University of Houston assistant professor of biology and biochemistry Tasneem Bawa-Khalfe has received a $1.8 million grant from the National Cancer Institute to design a therapeutic strategy to prevent metastatic progression of advanced drug-resistant HR-positive (hormone-receptor positive) breast cancers.
Credit: University of Houston
University of Houston assistant professor of biology and biochemistry Tasneem Bawa-Khalfe has received a $1.8 million grant from the National Cancer Institute to design a therapeutic strategy to prevent metastatic progression of advanced drug-resistant HR-positive (hormone-receptor positive) breast cancers.
A breast cancer diagnosis is considered HR-positive (the most commonly diagnosed type) if the cancer cells receive signals from estrogen and progesterone hormones and their corresponding receptors to promote growth. Unfortunately, 40% of HR-positive patients are unresponsive to standard hormone/endocrine therapy (ET).
Women resistant to conventional ET treatment experience higher rates of cancer relapse, incurable metastatic disease and death. Unlike other less common breast cancer types, few targeted therapeutic options are available for women with HR-positive breast cancer insensitive to ET.

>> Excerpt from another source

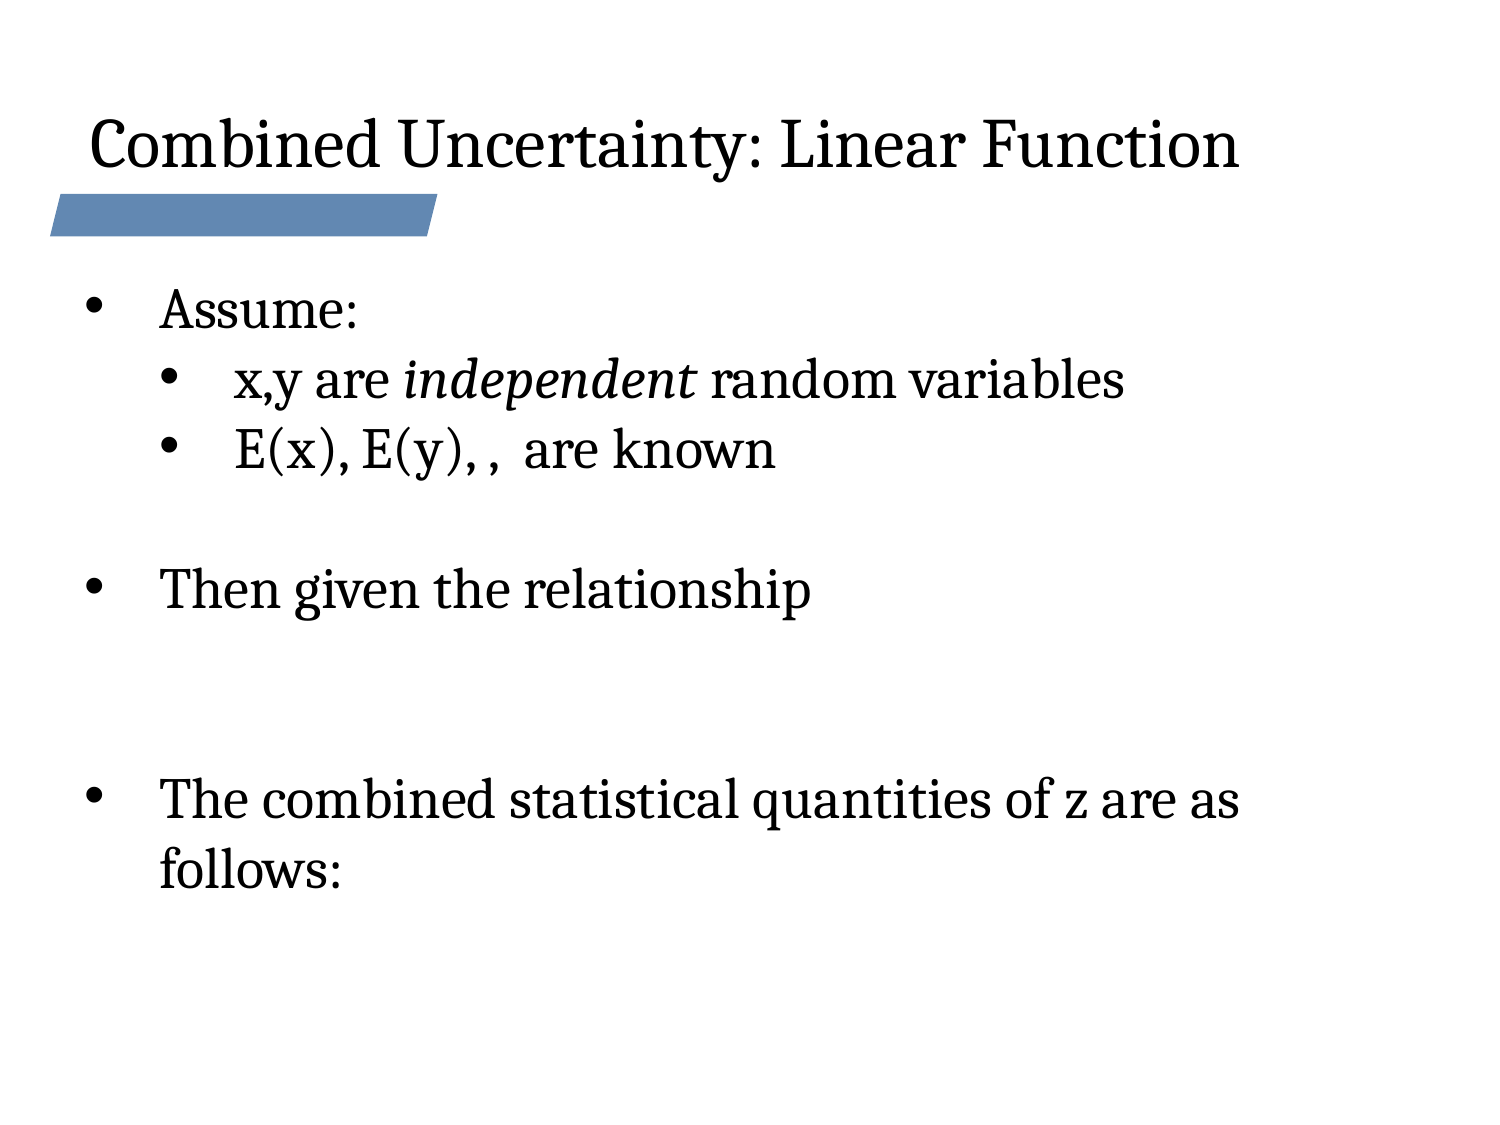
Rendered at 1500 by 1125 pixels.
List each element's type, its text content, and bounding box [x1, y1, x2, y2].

One avenue recently opened to study are androgen receptors (AR), proteins responsive to male sex hormones like testosterone. Recent reports highlight that breast tumors can become reliant on AR for tumor growth and metastasis of the breast cancer cells to secondary sites in the body.
That’s why anti-androgens are emerging as promising therapy for many breast cancers, including HR-positive. Yet, increasing studies indicate that the AR work differently in women with HR-positive breast cancer that is resistant to hormone/endocrine therapy. In ET-insensitive cancers, anti-androgen medicines like Xtandi (enzalutamide) and other AR-targeting drugs do not effectively block the activity of the AR.
“Our recent publication shows that in breast cancer patients resistant to ET, androgen receptors are active even in the absence of androgen,” said Bawa-Khalfe. “The AR is always ‘turned-on’ or hyperactive. In this drug-insensitive cancer, we observe the accumulation of AR bound to a protein modifier called SUMO.”
This hyperactive modified AR programs the cancer cell to become more mobile or metastatic. Unlike conventional androgen-bound AR, SUMO-bound AR evades the inhibitory actions of AR-targeting drugs like Xtandi. This modified AR poses a new therapeutic challenge for the large population of women with this form of aggressive HR-positive breast cancer.
“The objective of our project is to design a therapeutic strategy to effectively target this hyperactive modified AR and prevent metastatic progression of ET-insensitive HR-positive breast cancer,” said Bawa-Khalfe. “Working with collaborators in the UH College of Pharmacy and Lester and Sue Smith Breast Cancer Center at Baylor College of Medicine, we have identified actionable/druggable targets and corresponding molecular pathways that support accumulation of the active AR. We expect to generate novel therapeutics and evaluate clinically relevant compounds to inhibit these targets and in turn prevent metastatic progression of advanced ET-resistant breast cancer.”
Because androgen receptors are relevant genomic-drivers in other systems, Bawa-Khalfe anticipates that the new therapies validated in this project will likely be applicable to other cancer types and diseases.